Extracted material —
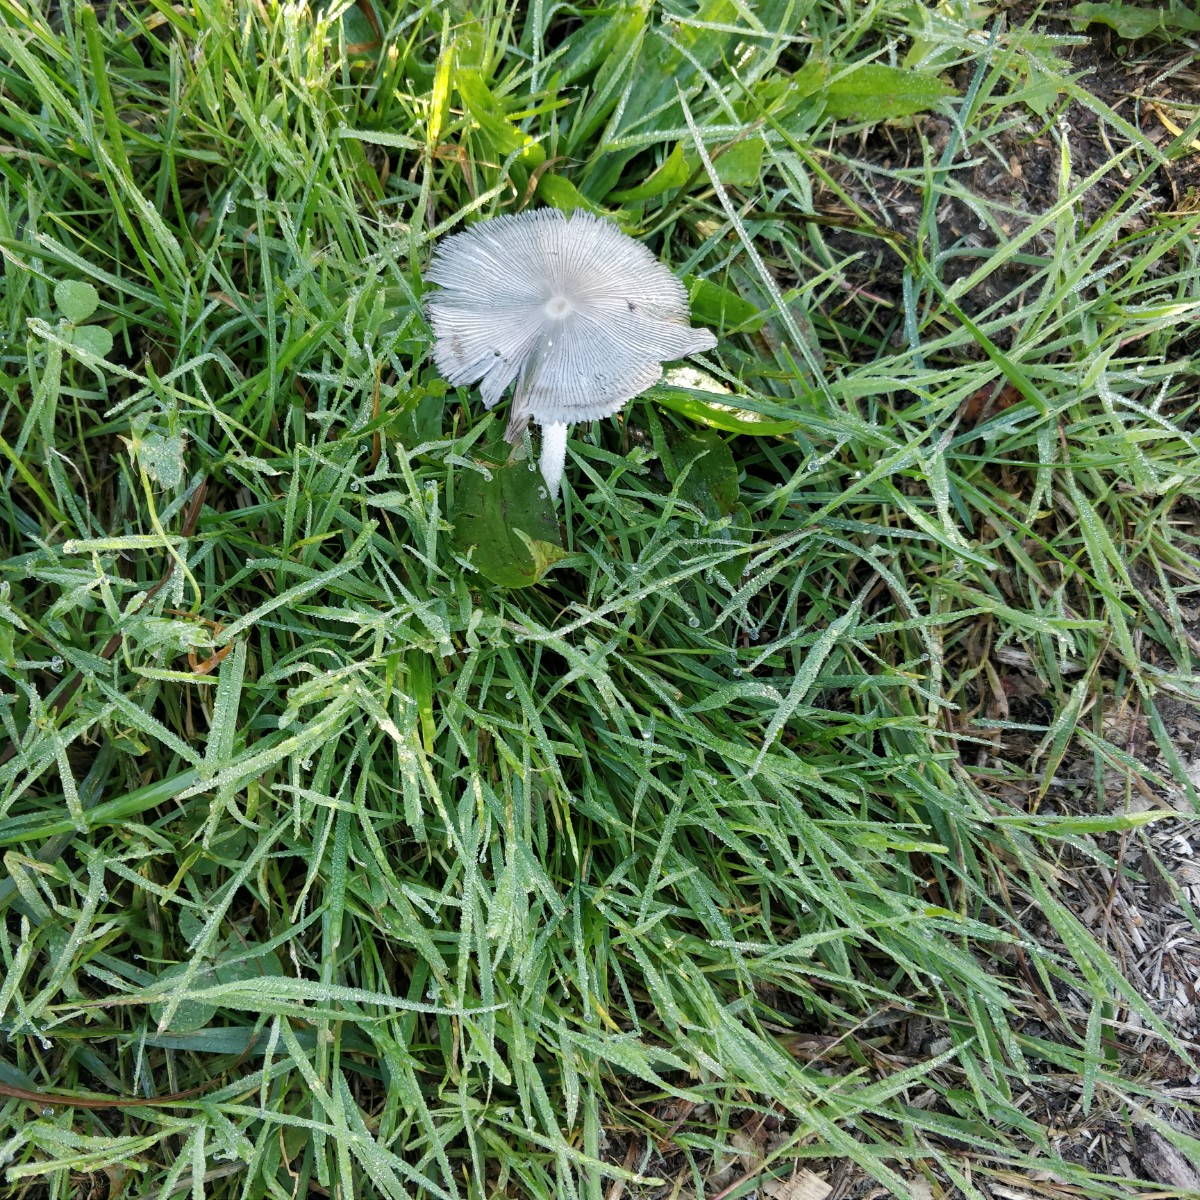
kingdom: Fungi
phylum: Basidiomycota
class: Agaricomycetes
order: Agaricales
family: Psathyrellaceae
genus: Coprinopsis
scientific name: Coprinopsis
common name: blækhat
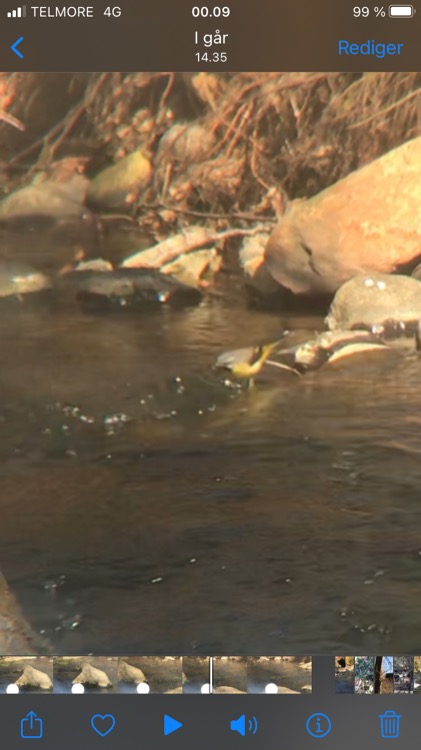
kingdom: Animalia
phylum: Chordata
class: Aves
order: Passeriformes
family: Motacillidae
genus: Motacilla
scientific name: Motacilla cinerea
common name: Bjergvipstjert
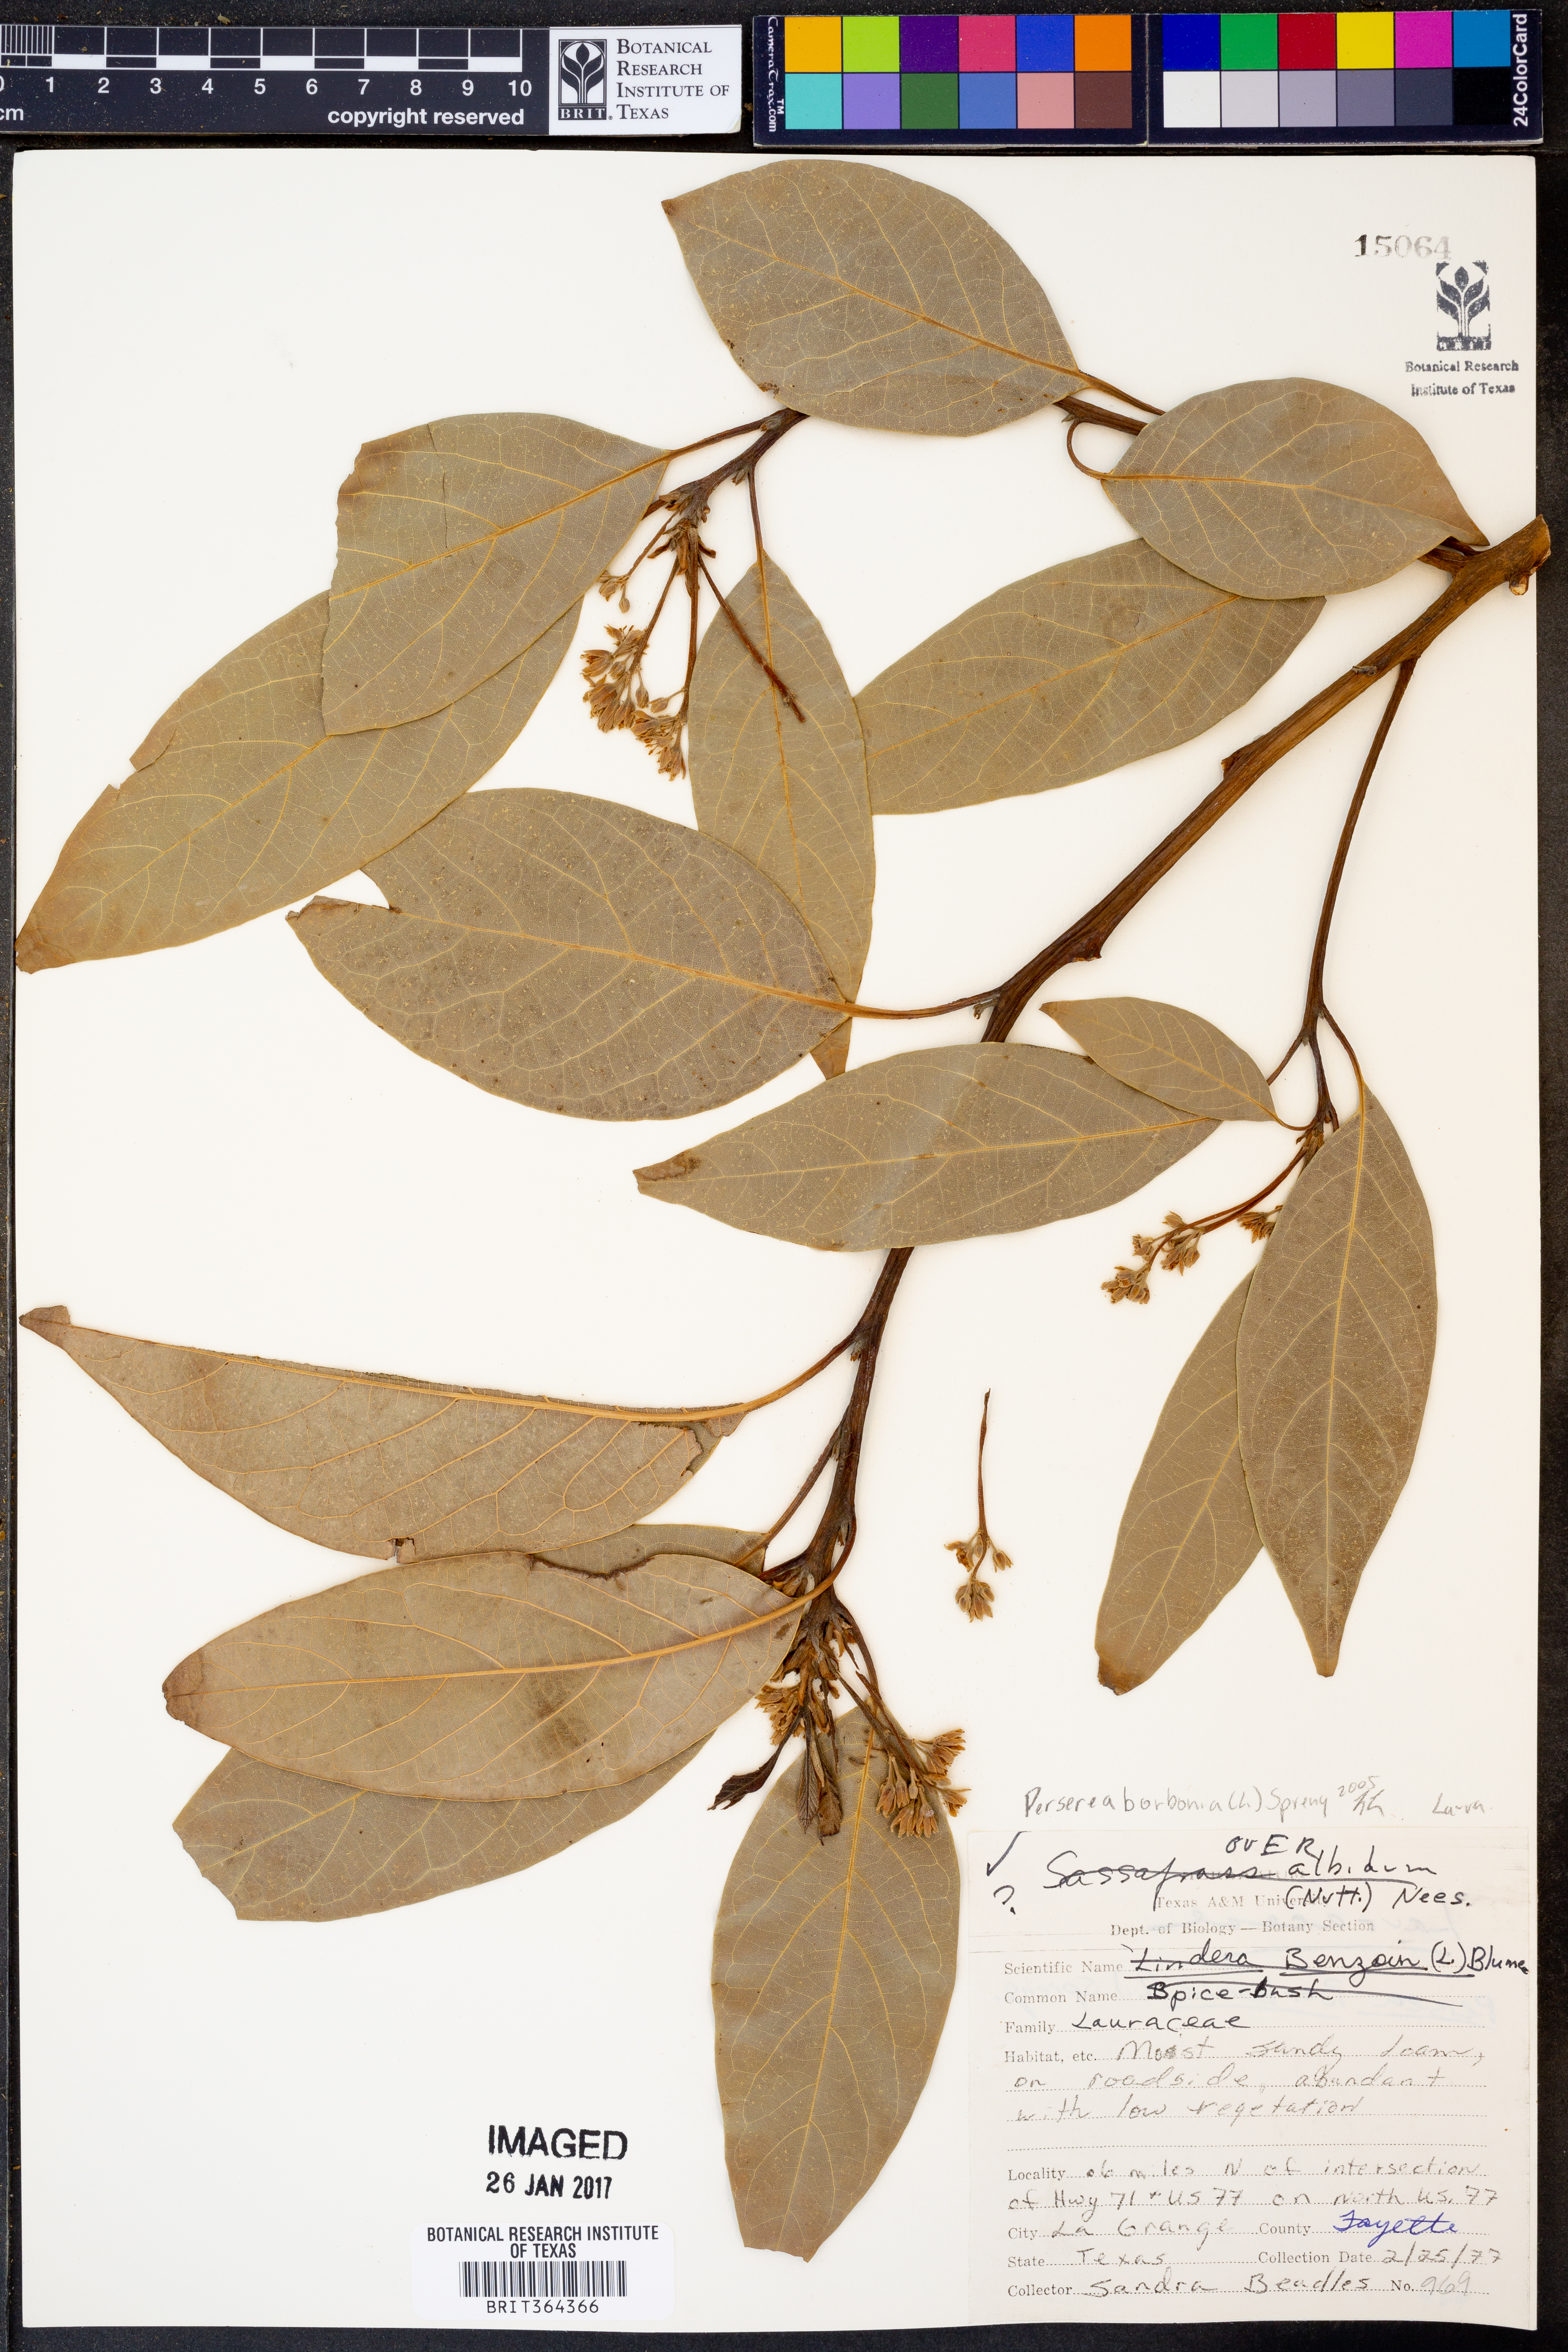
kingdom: Plantae
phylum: Tracheophyta
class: Magnoliopsida
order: Laurales
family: Lauraceae
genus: Persea
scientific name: Persea borbonia
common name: Redbay
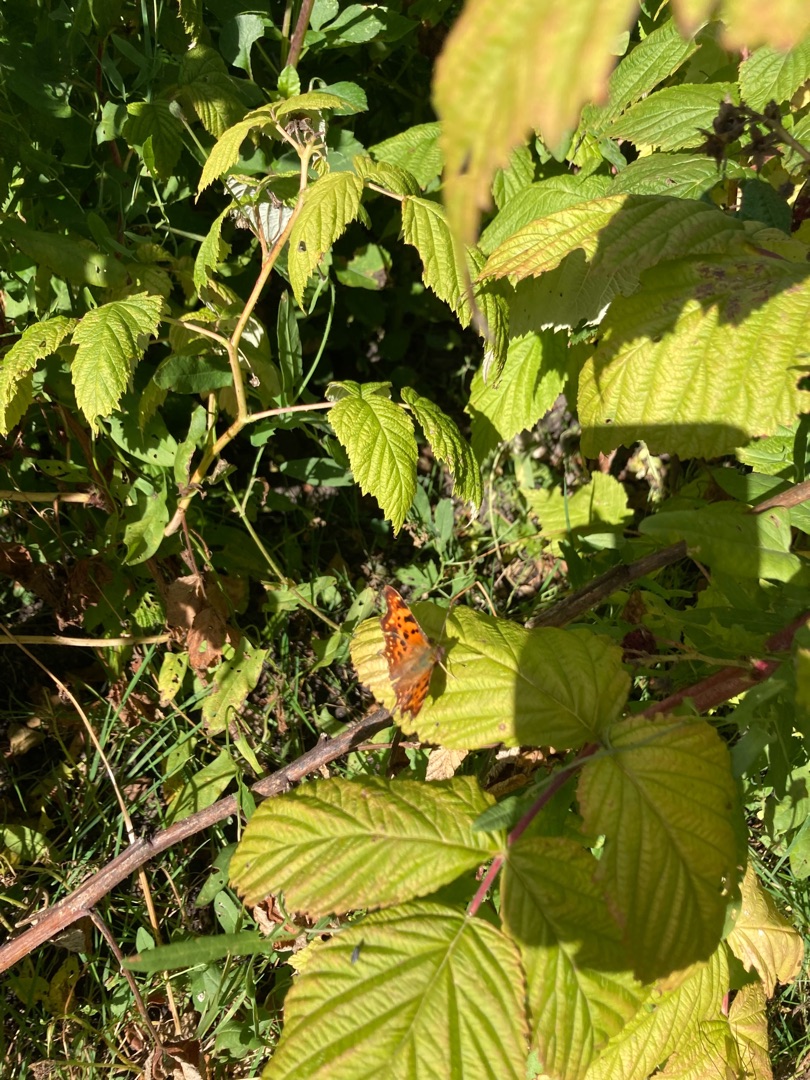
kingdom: Animalia
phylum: Arthropoda
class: Insecta
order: Lepidoptera
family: Nymphalidae
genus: Polygonia
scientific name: Polygonia c-album
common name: Det hvide C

Task to carry out —
Can you rewrite the lines of every item above, swapping "common name" for "vernacular name" and keeping everything else unchanged? Leave the pictures out.

The solution —
kingdom: Fungi
phylum: Basidiomycota
class: Agaricomycetes
order: Agaricales
family: Psathyrellaceae
genus: Coprinopsis
scientific name: Coprinopsis
vernacular name: blækhat
kingdom: Animalia
phylum: Chordata
class: Aves
order: Passeriformes
family: Motacillidae
genus: Motacilla
scientific name: Motacilla cinerea
vernacular name: Bjergvipstjert
kingdom: Plantae
phylum: Tracheophyta
class: Magnoliopsida
order: Laurales
family: Lauraceae
genus: Persea
scientific name: Persea borbonia
vernacular name: Redbay
kingdom: Animalia
phylum: Arthropoda
class: Insecta
order: Lepidoptera
family: Nymphalidae
genus: Polygonia
scientific name: Polygonia c-album
vernacular name: Det hvide C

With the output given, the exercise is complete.